Speaking on the imminent policy and creation of a central cloud platform, Dharmarajan Krishnan, Principal Consultant of DIT, opined “This is a realistic approach where each user department plugs into a central platform – one that readily delivers applications and utilities necessary to public service delivery. The platform would on the fly, provide core infrastructure and a spectrum of common utilities such as e-payments, bank interfaces, authentication of services and office workflow programmes”.
As both the policy and the medium take shape, on implementation, the government-wide platform will free officialdom from the tediousness of complex technology procurements. It will also facilitate government leadership, resources and energy to focus on those areas that are in immediate want of reformation.
Krishnan added, “Technical developments like cloud computing offer viable paradigms and toolsets wherein individual offices need no longer bother where their applications and data are stored so long as they are secure inside a private closed system controlled by Government”.

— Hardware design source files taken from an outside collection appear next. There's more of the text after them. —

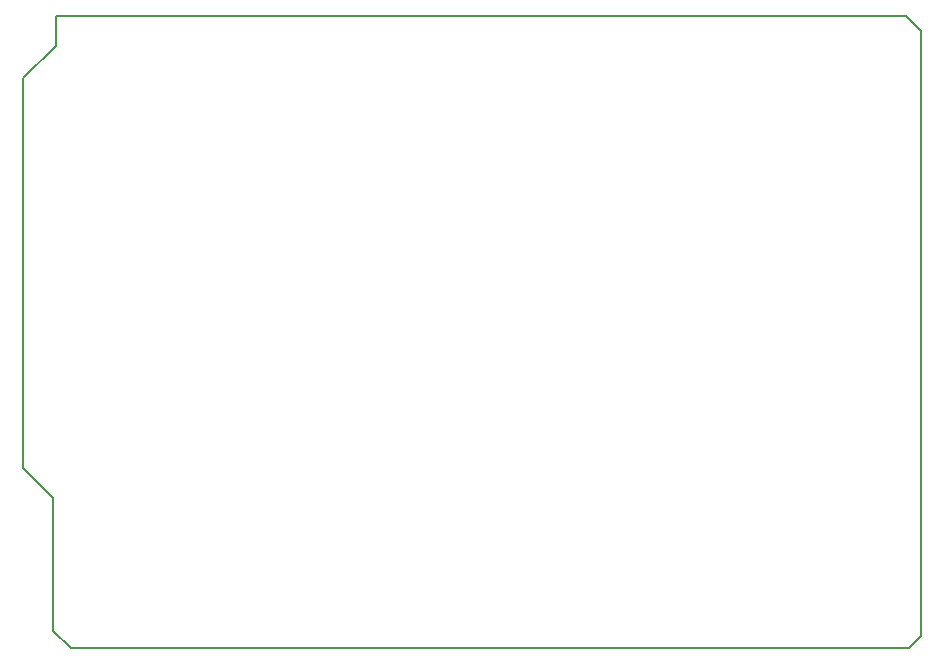
<source format=gbr>
G04 #@! TF.GenerationSoftware,KiCad,Pcbnew,(5.0.0)*
G04 #@! TF.CreationDate,2020-02-21T08:35:06-08:00*
G04 #@! TF.ProjectId,spirometer_v1_2psensors,737069726F6D657465725F76315F3270,rev?*
G04 #@! TF.SameCoordinates,Original*
G04 #@! TF.FileFunction,Profile,NP*
%FSLAX46Y46*%
G04 Gerber Fmt 4.6, Leading zero omitted, Abs format (unit mm)*
G04 Created by KiCad (PCBNEW (5.0.0)) date 02/21/20 08:35:06*
%MOMM*%
%LPD*%
G01*
G04 APERTURE LIST*
%ADD10C,0.150000*%
G04 APERTURE END LIST*
D10*
X110501100Y-83503600D02*
X110501100Y-116503600D01*
X110501100Y-116503600D02*
X113001100Y-119003600D01*
X113001100Y-119003600D02*
X113001100Y-130253600D01*
X113001100Y-130253600D02*
X114501100Y-131753600D01*
X114501100Y-131753600D02*
X185501100Y-131753600D01*
X185501100Y-131753600D02*
X186501100Y-130753600D01*
X186501100Y-130753600D02*
X186501100Y-79503600D01*
X186501100Y-79503600D02*
X185251100Y-78253600D01*
X185251100Y-78253600D02*
X113251100Y-78253600D01*
X113251100Y-78253600D02*
X113251100Y-80753600D01*
X113251100Y-80753600D02*
X110501100Y-83503600D01*
M02*

</source>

The key concern while initiating e-governance objectives across individual government departments is the provision of inter-operability for exchange of data. A shared platform will give each department in the country a virtual independent space to operate while ensuring that this information is accessible across departments when required. Besides, applications developed by individual departments on open standards can be made available over to other users, cutting costs of re-inventing the wheel. Also, it will foster innovation though its application programming interfaces that companies can utilise to develop innovative products for use in the e-governance domain.
Krishnan concluded, “For competition, we are visualizing three or four such interoperable platforms, each with shared ownership. The entities managing the platforms maybe termed National Information Utilities. This will yield twin benefits of government control and private agility in service delivery”.